You may have noticed the banner that just started floating above _Unpleasant Street_ here lately, announcing this site called _Dread Central._ Obviously I have, else I wouldn't be starting this thread. I don't know where many of you get your Horror news, but I know for a fact that Zombie-F and myself used to get ours from a place called _Creature Corner._ This nifty site spouted the talents of Messrs. Ryan Rotten and Johnny Butane reporting what was big, up-n-coming, not-so-big. and the downright crappy in Horror Movies, Games, Books, T.V. Shows, Comics and Toys. These guys were always entertaining, and I always enjoyed perusing their site for all I could find in the Horror Genre.

In the past week, I noticed a marked lack in any news at all on the site. Being somewhat concerned, I naturally deduced that the guys must be on vakay or covering something big that they were going to spring on us in the days to come.

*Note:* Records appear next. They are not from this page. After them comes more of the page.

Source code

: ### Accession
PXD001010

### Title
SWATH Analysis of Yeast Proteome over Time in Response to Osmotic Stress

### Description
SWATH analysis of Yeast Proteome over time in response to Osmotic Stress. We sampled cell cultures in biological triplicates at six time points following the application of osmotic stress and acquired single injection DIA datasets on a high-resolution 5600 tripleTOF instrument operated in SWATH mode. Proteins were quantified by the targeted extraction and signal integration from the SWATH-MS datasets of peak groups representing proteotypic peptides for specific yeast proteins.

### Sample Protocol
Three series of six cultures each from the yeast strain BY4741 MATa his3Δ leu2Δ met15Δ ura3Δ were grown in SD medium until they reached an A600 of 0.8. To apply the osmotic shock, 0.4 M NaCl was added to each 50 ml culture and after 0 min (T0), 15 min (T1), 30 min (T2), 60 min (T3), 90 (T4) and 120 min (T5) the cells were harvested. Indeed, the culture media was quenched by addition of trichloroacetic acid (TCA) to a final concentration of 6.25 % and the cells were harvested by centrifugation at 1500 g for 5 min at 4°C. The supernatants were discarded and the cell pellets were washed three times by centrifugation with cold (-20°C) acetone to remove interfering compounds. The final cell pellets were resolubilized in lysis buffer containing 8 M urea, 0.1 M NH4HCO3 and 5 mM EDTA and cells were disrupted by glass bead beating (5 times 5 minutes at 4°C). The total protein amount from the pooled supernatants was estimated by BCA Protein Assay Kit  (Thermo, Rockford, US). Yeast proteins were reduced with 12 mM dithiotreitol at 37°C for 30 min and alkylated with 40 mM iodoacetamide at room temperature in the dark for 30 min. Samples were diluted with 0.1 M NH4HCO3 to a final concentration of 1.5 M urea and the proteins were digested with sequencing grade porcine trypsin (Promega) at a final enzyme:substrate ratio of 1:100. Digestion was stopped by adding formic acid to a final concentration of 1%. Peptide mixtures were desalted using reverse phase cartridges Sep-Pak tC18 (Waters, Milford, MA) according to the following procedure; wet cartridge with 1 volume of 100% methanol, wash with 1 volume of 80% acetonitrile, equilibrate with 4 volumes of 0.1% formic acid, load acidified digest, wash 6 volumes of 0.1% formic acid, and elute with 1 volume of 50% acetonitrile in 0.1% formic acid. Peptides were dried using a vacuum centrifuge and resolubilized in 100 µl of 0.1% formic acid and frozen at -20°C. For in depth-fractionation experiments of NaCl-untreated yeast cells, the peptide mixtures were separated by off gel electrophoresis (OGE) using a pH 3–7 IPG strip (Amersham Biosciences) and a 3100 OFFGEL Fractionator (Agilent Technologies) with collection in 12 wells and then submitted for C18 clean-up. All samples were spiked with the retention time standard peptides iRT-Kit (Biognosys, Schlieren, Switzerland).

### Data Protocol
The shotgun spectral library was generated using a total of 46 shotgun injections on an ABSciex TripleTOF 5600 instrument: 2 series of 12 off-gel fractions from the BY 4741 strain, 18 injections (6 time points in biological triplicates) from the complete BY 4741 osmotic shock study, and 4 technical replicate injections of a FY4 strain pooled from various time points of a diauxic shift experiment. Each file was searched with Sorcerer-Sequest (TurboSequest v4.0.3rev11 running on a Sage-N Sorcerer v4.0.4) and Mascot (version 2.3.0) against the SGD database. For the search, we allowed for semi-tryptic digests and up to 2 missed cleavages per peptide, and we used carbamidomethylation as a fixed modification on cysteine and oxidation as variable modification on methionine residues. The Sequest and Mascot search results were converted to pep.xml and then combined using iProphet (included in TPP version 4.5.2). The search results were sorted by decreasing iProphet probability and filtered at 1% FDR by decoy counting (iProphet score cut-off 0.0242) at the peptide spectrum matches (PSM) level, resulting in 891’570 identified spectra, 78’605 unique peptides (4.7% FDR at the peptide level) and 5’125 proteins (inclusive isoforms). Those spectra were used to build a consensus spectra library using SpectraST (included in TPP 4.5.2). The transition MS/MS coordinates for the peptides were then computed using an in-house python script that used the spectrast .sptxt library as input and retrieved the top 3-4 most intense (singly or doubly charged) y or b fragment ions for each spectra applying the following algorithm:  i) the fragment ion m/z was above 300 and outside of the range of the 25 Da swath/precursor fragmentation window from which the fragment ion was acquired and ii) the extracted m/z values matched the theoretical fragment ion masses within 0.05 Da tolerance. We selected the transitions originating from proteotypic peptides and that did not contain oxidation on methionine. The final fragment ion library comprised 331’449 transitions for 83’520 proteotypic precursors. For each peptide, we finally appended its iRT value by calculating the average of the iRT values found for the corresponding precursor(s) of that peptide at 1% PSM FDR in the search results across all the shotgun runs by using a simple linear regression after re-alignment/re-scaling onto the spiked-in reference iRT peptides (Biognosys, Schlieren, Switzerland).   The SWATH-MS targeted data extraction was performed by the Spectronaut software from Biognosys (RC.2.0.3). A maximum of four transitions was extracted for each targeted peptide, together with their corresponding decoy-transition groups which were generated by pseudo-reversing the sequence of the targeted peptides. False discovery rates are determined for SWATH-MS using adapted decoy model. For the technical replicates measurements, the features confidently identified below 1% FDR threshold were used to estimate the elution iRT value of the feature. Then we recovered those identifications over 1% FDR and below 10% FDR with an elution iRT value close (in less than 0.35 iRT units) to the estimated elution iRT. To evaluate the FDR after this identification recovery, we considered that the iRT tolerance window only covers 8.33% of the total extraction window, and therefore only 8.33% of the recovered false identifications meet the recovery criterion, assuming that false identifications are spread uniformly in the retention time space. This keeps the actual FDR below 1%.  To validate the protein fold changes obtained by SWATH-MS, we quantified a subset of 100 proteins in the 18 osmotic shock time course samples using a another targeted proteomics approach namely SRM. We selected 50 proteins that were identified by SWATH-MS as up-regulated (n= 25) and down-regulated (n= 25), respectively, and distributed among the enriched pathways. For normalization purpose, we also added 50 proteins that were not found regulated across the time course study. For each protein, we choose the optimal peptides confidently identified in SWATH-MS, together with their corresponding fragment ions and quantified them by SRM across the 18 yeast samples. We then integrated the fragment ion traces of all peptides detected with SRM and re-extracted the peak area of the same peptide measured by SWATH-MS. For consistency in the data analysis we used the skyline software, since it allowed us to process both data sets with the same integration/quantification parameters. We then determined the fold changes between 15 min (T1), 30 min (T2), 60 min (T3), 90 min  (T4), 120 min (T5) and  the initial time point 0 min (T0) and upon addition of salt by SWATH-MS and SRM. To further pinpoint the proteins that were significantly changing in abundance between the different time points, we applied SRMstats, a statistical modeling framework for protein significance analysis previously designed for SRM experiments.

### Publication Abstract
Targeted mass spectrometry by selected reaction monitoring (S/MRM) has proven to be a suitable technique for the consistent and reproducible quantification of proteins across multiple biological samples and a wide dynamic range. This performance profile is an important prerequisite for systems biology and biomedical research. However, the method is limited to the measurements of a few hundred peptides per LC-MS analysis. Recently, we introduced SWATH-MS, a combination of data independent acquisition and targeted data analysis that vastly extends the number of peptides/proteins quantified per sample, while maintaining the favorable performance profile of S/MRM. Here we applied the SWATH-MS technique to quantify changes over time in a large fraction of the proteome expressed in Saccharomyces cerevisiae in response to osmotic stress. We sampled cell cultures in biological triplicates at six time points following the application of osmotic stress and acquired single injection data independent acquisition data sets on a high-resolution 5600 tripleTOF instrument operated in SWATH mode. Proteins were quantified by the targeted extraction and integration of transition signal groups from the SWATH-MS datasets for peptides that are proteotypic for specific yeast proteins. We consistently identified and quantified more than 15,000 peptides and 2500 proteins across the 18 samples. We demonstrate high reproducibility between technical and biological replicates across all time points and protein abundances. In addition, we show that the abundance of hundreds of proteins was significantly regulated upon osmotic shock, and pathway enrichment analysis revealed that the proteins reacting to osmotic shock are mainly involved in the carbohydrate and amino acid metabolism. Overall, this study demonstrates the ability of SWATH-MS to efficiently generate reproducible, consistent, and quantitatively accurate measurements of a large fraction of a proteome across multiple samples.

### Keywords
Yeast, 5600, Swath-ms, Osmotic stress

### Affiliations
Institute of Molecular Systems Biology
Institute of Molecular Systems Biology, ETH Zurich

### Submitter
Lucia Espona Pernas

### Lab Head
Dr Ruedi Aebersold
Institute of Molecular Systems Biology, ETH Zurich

It wasn't until I "clicked on" the banner at the top of our site this morning that I discovered differently. The guys have moved to other digs. I'm going to miss The Corner and those guys over there, but I'm glad to see them on another site; this one backed by none other than _The Horror Channel,_ which launches this October 31, 2004.

Congrats on the new site Rotten and Butane! You guys keep grindin' out the gory details in the Horror field, and we'll keep on reading it. :voorhees:


----------



## Zombie-F (Apr 12, 2004)

The corner will be back under new management on September 7th, but to be honest, I enjoyed the old crew's writing style more than alot of the news they reported, so I'm not too sure I'll like the new corner without them.


----------